Beats (Filebeat, Metricbeat) in Elasticsearch - Time & Space Complexity
When using Beats like Filebeat or Metricbeat, it's important to understand how the time to process data grows as the amount of data increases.
We want to know how the processing time changes when more logs or metrics are collected and sent.
Analyze the time complexity of this Beats configuration snippet that reads and sends data:
filebeat.inputs:
- type: log
paths:
- /var/log/*.log
output.elasticsearch:
hosts: ["localhost:9200"]
This snippet tells Filebeat to read all log files in a folder and send them to Elasticsearch.
Look at what repeats as data grows:
- Primary operation: Reading each log line from all files.
- How many times: Once for every log line found in the specified files.
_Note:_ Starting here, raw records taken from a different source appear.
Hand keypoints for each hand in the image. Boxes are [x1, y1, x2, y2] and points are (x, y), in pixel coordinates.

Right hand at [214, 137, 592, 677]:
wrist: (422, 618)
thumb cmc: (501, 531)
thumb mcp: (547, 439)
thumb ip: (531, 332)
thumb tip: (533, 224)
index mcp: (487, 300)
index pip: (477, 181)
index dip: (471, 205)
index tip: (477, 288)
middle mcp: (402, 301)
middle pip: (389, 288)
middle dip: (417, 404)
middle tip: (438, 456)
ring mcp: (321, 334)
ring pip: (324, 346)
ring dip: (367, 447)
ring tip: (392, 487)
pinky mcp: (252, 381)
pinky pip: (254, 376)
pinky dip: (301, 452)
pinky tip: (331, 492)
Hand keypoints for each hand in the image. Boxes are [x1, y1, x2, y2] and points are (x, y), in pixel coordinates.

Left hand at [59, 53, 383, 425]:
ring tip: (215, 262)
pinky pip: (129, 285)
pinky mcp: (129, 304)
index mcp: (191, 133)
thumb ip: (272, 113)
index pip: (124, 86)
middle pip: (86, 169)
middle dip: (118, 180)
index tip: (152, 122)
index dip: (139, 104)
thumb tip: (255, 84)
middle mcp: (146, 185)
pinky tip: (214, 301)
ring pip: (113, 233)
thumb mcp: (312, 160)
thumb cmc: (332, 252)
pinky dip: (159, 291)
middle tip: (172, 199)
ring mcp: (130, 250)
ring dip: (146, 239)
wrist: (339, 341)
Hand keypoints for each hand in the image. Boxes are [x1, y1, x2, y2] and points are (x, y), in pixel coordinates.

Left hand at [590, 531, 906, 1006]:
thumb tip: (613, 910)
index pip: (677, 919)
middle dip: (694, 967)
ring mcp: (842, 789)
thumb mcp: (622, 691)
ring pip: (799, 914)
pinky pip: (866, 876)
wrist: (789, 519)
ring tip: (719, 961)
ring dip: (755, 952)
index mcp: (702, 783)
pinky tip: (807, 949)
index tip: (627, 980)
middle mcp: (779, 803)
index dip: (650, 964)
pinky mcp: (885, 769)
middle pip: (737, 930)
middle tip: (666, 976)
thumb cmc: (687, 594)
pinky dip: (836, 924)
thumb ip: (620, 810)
As the number of log lines increases, the time to read and send them grows roughly in the same way.
| Input Size (log lines) | Approx. Operations |
|---|---|
| 10 | 10 reads and sends |
| 100 | 100 reads and sends |
| 1000 | 1000 reads and sends |
Pattern observation: The work grows directly with the number of log lines.
Time Complexity: O(n)
This means the time to process grows in a straight line with the amount of data.
[X] Wrong: "Filebeat processes all files instantly regardless of size."
[OK] Correct: Filebeat reads each line one by one, so more data means more time needed.
Understanding how data size affects processing time helps you explain system behavior clearly and shows you can think about performance in real setups.
"What if Filebeat was configured to read compressed files? How might that change the time complexity?"